[Task data — start]
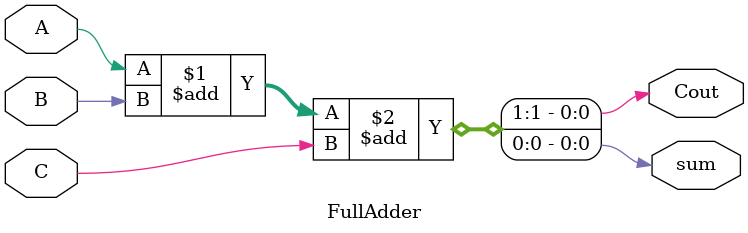
<source format=v>
`timescale 1ns / 1ps


module FullAdder(
input A,
input B,
input C,
output sum,
output Cout 
    );
    assign {Cout,sum}=A+B+C;
endmodule

</source>
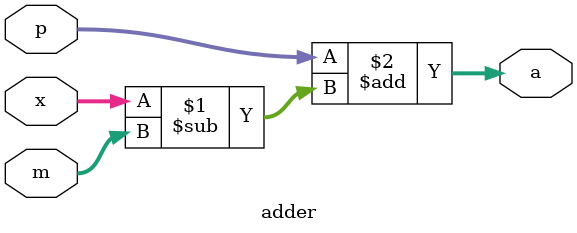
<source format=v>
`timescale 1ns / 1ps


module adder(a,p,x,m);
input [31:0]p,x,m;
output [31:0]a;
assign a = p + (x - m);
endmodule

</source>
[Task data — finish]
In your copy of the data above, leave out the pictures and repeat everything else exactly.

Answer section:
<source format=v>
`timescale 1ns / 1ps


module FullAdder(
input A,
input B,
input C,
output sum,
output Cout 
    );
    assign {Cout,sum}=A+B+C;
endmodule

</source>
<source format=v>
`timescale 1ns / 1ps


module adder(a,p,x,m);
input [31:0]p,x,m;
output [31:0]a;
assign a = p + (x - m);
endmodule

</source>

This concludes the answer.